生殖細胞および培養細胞を用いた遺伝毒性試験法の開発と国際標準化への貢献

抄録

Biological effects of genotoxic chemicals are classified into two major categories depending on whether the target organs contain germ cells or just somatic cells. Genotoxicity in germ cells may cause heritable damage in offspring. In the case of somatic cells, genetic damage in a single targeted cell may result in cancer through a multistep process. In this review, I present our data obtained from both areas of germ cell and somatic cell genotoxicity. For studies in male mice, alkylating agents are known to induce dominant lethal mutations in the late spermatids and mature sperm. In studying spermatogenesis and oogenesis in mice, we found that there were stage-specific responses to chemicals. Also, we clarified that such responses to induce heritable translocations closely relate to the types of chromosome aberrations induced in the repair-deficient late spermatid and mature sperm stages. Finally the high incidence of heritable translocations in F1 mice originated from the chromosome type aberrations induced in the first cleavage metaphases of fertilized eggs. Thus, germ cell stages in the mature sperm and oocytes just after copulation were sensitive to mutagens according to the results of chromosome analysis at the first cleavage.
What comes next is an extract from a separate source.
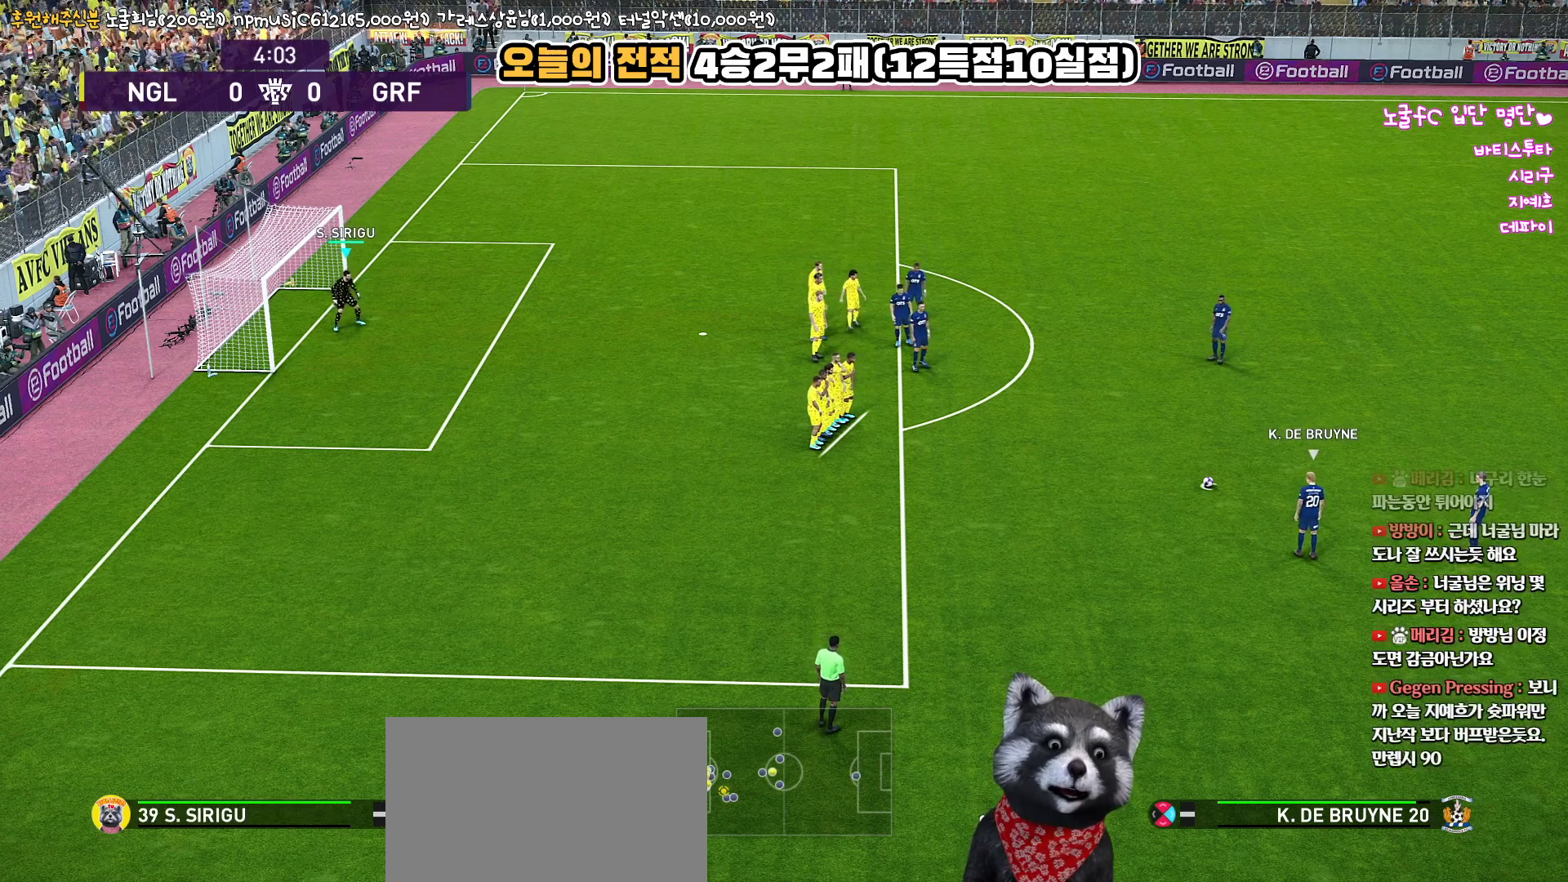
{"buttons": [], "left_stick": "center", "right_stick": "center", "events": [[350, "left_stick", "down-right"], [467, "left_stick", "center"]]}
Transformation assays have been used for detection of possible carcinogens, not only initiators but also promoters. In our previous studies, we have tried to use transformation assays such as Syrian hamster embryo (SHE) cells and rat tracheal epithelial (RTE) cells as primary culture cells and also Balb/c 3T3 cells and Bhas42 cells as immortalized cell lines. As an example of transformation assays using primary cells, RTE cell transformation assay system is described. In this study, we could detect a promotion activity of 2,3,7,8-tetrachlorodibenzo-p-dioxin (TCDD) by the enhancement of MNNG-induced transformation. This promotional activity may be attributed to a promotional effect, a comutagenic action, or a modulation of cell proliferation and/or differentiation mediated through the TCDD receptor. On the other hand, Balb/c 3T3 assay involves immortalized mouse fibroblast cell lines, in which the number of foci in a monolayer are scored. We have performed an inter-laboratory validation study of the improved transformation assay reported by Drs. Tsuchiya and Umeda with members of NGCS (Non-genotoxic Carcinogen Study Group) under JEMS (Japanese Environmental Mutagen Society). In this study, we gained confidence in the usefulness of the modified two-stage transformation assay with Balb/c 3T3 cells. Bhas42 cells have been established by transfection of v-Ha-ras to Balb/c 3T3 cells by Sasaki et al., and we found that Bhas42 cells were extremely susceptible to TPA-type promoters. Recently, NGCS have started a validation study to evaluate the Bhas42 cell assay system to detect promoters using the modified method reported by Omori et al. This cell transformation assay has advantages over the original Balb/c 3T3 cell assay, particularly regarding sensitivity, test period and simplicity.